#### Written exercise A:
Summarize the page on HyBIG tests in two sentences.
#### Written exercise B:
According to the page on HyBIG tests, where does `rasterio` get the CRS and geotransform information for each browse image?

#### Page:
● ● ● ●

These tests use ASTER Global Digital Elevation Model (GDEM) Version 3 ([ASTGTM](https://cmr.uat.earthdata.nasa.gov/search/concepts/C1256584478-EEDTEST)) as GeoTIFF input data to test the HyBIG service for an image with no color information.

These tests use MEaSUREs Vegetation Continuous Fields (VCF) Yearly Global 0.05 Deg V001 ([VCF5KYR](https://cmr.uat.earthdata.nasa.gov/search/concepts/C1258119317-EEDTEST)) as GeoTIFF input data to test the HyBIG service against RGB color banded input.

Tests that make comparisons between reference files and the generated test output will compare the array values of the generated PNGs or JPEGs, and also the metadata that `rasterio` retrieves for the file. Some of this metadata is retrieved from the PNG or JPEG itself, such as array dimensions, whilst information such as the CRS and geotransform are retrieved by the accompanying `aux.xml` file that HyBIG also creates for each browse image.

## Set the Harmony environment:

The cell below sets the `harmony_host_url` to one of the following valid values:

* Production: <https://harmony.earthdata.nasa.gov>
* UAT: <https://harmony.uat.earthdata.nasa.gov>
* SIT: <https://harmony.sit.earthdata.nasa.gov>
* Local: <http://localhost:3000>

The default value is for the UAT environment. When using this notebook there are two ways to use the non-default environment:

* Run this notebook in a local Jupyter notebook server and change the value of `harmony_host_url` in the cell below to the value for the environment you require from the above list.

* Use the `run_notebooks.sh` script, which requires you to declare an environment variable `HARMONY_HOST_URL`. Set that environment variable to the value above that corresponds to the environment you want to test. That environment variable will take precedence over the default value in the cell below.

● ● ● ●

Recorded data:
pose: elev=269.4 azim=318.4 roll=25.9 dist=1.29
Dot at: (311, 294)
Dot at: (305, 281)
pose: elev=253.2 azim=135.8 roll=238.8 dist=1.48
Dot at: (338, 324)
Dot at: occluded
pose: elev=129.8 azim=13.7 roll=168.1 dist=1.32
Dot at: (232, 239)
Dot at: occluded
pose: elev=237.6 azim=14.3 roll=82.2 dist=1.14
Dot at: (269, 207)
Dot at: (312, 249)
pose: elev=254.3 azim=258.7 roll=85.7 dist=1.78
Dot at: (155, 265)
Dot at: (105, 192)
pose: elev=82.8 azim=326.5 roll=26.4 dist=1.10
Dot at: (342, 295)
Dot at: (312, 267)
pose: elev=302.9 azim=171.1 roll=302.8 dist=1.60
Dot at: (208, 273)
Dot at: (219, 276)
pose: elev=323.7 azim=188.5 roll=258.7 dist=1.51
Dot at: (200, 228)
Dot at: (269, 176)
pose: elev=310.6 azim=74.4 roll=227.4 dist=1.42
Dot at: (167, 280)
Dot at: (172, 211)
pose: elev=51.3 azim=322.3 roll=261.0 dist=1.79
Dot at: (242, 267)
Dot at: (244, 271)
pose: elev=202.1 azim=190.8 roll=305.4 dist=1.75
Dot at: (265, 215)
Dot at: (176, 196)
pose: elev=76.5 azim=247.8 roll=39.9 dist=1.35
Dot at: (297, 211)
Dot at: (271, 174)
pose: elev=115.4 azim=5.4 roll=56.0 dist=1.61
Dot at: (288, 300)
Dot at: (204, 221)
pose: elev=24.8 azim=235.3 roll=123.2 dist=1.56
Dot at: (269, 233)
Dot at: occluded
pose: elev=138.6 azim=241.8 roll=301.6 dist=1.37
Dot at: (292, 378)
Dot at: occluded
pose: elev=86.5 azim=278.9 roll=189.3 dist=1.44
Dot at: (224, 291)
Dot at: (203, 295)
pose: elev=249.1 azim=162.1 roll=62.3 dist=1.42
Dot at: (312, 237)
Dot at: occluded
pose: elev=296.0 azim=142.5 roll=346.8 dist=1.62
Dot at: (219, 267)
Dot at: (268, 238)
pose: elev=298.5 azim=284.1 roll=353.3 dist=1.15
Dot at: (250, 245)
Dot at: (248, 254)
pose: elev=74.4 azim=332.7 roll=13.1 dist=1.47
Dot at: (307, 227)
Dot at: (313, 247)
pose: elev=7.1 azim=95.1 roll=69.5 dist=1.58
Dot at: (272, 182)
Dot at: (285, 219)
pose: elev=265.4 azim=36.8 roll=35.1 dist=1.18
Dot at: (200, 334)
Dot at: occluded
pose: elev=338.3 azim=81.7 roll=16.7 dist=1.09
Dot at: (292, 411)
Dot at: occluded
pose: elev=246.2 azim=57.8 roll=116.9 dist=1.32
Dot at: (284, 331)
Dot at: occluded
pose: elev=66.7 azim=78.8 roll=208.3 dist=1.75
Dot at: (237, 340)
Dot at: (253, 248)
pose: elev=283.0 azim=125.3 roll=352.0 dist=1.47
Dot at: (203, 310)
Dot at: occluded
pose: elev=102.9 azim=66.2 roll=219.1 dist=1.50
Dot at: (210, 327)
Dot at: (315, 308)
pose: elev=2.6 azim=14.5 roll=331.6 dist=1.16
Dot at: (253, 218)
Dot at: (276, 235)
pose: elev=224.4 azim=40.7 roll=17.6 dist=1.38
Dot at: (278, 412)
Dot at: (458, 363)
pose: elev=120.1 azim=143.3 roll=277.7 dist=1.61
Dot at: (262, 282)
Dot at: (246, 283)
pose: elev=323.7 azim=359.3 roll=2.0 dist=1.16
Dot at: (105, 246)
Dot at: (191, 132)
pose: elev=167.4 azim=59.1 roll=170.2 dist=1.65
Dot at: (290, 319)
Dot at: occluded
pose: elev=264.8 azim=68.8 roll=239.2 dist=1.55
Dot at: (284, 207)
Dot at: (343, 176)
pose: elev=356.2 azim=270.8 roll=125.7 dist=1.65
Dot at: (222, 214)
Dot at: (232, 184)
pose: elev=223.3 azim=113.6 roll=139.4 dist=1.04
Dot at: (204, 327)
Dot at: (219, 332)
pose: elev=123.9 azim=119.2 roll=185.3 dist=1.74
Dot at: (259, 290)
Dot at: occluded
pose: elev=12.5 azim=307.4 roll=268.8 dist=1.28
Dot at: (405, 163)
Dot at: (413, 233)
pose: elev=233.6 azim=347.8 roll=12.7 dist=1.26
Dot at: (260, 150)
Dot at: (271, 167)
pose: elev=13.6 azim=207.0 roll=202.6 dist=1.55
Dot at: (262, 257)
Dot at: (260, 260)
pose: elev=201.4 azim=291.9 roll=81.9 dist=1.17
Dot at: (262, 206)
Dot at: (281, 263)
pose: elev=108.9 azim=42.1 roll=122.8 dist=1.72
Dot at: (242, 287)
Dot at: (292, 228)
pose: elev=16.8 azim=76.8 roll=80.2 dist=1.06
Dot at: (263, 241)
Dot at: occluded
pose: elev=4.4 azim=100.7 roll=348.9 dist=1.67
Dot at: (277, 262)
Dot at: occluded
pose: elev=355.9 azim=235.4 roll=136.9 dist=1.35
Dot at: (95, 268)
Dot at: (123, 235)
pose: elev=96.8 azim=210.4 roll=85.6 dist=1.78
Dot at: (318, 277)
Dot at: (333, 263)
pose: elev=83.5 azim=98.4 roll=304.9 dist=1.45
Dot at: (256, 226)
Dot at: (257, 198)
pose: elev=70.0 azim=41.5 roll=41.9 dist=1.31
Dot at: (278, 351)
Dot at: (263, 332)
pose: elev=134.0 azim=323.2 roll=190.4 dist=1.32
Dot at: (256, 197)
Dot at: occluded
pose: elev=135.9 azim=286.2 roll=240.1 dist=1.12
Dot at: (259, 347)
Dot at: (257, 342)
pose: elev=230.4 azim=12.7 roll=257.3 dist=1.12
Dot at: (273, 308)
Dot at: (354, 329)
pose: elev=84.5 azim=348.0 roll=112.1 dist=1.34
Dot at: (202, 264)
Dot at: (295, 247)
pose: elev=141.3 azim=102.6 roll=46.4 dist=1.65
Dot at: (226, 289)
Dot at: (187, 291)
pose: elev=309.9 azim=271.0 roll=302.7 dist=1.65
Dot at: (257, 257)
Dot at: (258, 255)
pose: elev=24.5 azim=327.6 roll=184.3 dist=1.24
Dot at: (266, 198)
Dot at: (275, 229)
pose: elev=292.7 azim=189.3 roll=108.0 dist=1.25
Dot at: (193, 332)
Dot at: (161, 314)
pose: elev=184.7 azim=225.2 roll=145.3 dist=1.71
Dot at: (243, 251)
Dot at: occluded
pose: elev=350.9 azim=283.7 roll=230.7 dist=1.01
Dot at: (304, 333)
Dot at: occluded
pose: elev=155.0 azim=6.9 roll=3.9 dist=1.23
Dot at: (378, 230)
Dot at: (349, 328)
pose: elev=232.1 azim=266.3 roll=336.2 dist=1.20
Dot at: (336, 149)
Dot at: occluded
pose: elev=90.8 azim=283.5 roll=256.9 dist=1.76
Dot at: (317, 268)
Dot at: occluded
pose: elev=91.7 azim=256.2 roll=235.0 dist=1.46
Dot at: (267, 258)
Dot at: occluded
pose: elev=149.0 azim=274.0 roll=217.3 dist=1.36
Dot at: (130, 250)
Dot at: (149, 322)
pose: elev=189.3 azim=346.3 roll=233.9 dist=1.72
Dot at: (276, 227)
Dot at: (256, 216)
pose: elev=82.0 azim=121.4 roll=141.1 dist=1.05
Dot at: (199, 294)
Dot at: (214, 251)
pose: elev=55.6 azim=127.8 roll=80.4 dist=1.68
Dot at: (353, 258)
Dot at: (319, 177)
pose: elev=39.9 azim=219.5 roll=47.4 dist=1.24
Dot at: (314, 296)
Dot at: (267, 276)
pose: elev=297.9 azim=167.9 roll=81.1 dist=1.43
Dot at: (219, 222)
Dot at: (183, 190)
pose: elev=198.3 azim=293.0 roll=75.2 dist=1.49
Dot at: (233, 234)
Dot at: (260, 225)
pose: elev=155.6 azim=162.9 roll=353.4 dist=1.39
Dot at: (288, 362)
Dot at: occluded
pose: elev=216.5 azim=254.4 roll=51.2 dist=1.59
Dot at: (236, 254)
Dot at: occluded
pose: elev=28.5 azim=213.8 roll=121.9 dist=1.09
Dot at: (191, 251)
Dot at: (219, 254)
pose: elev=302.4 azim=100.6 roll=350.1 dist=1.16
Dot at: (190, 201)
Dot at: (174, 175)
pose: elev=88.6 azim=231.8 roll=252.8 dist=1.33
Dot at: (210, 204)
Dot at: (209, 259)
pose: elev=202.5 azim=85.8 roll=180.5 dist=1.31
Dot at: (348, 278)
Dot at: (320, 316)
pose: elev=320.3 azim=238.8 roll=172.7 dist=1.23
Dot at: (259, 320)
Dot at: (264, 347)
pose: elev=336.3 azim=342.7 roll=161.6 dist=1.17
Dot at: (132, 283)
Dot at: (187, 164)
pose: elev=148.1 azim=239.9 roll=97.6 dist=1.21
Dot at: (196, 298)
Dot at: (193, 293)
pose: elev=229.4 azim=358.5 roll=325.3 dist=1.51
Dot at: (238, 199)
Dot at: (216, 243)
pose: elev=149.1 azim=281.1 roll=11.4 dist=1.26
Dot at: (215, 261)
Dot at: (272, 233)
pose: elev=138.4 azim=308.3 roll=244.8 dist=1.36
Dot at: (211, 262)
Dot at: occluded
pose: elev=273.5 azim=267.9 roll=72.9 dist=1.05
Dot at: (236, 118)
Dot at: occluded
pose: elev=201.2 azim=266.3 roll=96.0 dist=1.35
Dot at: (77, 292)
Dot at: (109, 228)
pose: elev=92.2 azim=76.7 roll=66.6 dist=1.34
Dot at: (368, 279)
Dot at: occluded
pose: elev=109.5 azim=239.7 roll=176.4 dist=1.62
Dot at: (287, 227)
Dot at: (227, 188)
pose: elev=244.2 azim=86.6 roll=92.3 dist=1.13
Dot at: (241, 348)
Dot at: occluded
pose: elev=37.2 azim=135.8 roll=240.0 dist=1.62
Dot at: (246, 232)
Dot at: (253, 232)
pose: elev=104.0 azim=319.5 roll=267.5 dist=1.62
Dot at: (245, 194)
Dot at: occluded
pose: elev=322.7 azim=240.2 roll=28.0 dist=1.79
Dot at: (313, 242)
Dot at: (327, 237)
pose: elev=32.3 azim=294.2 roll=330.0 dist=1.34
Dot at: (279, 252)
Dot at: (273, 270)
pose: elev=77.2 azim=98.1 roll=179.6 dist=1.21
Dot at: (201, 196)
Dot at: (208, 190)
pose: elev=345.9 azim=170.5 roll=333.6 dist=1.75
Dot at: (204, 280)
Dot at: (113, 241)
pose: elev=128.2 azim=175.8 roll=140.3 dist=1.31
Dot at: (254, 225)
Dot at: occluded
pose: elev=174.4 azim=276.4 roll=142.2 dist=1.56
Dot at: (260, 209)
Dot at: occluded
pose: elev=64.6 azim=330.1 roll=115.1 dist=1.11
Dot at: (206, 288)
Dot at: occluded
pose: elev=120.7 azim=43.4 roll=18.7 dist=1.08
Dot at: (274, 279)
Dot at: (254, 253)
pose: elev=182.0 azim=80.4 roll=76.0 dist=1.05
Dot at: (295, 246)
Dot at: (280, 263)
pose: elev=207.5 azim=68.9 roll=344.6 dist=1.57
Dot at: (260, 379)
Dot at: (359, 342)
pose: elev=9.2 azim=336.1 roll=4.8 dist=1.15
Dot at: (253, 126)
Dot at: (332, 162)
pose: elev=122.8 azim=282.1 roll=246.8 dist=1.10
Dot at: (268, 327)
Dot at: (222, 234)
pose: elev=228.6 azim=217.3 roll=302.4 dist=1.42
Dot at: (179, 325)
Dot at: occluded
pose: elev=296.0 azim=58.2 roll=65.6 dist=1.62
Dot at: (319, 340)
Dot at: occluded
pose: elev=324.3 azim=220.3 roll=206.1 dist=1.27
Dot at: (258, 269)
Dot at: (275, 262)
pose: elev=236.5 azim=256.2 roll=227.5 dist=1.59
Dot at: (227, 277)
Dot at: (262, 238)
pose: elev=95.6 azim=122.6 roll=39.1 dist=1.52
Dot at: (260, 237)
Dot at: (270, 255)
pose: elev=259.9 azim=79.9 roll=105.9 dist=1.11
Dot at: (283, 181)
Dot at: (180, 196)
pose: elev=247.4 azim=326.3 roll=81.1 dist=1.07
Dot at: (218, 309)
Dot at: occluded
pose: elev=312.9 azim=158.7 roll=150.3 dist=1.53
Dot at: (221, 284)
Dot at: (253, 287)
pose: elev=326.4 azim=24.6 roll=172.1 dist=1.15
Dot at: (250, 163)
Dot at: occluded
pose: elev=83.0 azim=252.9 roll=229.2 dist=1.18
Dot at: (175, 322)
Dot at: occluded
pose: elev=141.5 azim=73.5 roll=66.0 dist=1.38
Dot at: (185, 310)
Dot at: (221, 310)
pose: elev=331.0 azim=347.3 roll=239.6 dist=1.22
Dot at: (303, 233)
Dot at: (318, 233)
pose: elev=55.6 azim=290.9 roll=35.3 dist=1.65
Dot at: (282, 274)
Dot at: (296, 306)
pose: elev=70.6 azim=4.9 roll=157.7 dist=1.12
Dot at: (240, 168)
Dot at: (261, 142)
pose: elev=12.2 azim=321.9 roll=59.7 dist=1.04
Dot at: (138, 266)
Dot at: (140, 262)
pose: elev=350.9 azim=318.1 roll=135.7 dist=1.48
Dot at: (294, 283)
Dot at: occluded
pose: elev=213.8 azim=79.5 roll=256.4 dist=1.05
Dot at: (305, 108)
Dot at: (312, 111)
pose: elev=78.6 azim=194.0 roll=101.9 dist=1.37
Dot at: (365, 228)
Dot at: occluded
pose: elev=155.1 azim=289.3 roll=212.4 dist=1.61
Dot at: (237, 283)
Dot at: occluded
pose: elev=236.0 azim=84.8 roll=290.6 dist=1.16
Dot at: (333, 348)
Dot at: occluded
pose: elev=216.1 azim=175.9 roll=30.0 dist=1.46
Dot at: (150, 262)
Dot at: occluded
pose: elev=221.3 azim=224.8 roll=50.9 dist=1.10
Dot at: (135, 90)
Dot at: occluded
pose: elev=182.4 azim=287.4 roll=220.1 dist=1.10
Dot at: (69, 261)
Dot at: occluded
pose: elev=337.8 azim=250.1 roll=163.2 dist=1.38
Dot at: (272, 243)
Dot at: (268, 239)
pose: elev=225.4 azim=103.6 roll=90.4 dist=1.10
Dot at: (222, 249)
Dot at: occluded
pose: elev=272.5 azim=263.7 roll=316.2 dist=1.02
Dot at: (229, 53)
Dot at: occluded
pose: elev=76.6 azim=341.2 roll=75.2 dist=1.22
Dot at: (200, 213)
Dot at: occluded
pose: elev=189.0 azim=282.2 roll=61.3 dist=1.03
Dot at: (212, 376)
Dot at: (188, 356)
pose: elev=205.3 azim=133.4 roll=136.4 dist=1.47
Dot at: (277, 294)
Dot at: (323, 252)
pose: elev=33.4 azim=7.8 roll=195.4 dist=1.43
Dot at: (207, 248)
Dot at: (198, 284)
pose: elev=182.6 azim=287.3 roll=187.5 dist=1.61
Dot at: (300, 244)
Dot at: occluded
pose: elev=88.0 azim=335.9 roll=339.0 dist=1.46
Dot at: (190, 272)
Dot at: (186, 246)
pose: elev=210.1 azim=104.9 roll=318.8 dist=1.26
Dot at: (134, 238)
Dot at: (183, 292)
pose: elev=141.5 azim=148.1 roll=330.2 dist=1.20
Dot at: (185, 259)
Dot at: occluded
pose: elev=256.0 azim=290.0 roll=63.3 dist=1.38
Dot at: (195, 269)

● ● ● ●

#### Task response A:
The page describes tests of the HyBIG service that use ASTER GDEM Version 3 and MEaSUREs VCF GeoTIFF input data, comparing the array values and `rasterio` metadata of generated PNGs or JPEGs against reference files. It also explains that `harmony_host_url` defaults to the UAT environment and can be changed either by editing it in a local Jupyter notebook server or by setting the `HARMONY_HOST_URL` environment variable when using the `run_notebooks.sh` script.

#### Task response B:
From the accompanying `aux.xml` file that HyBIG also creates for each browse image.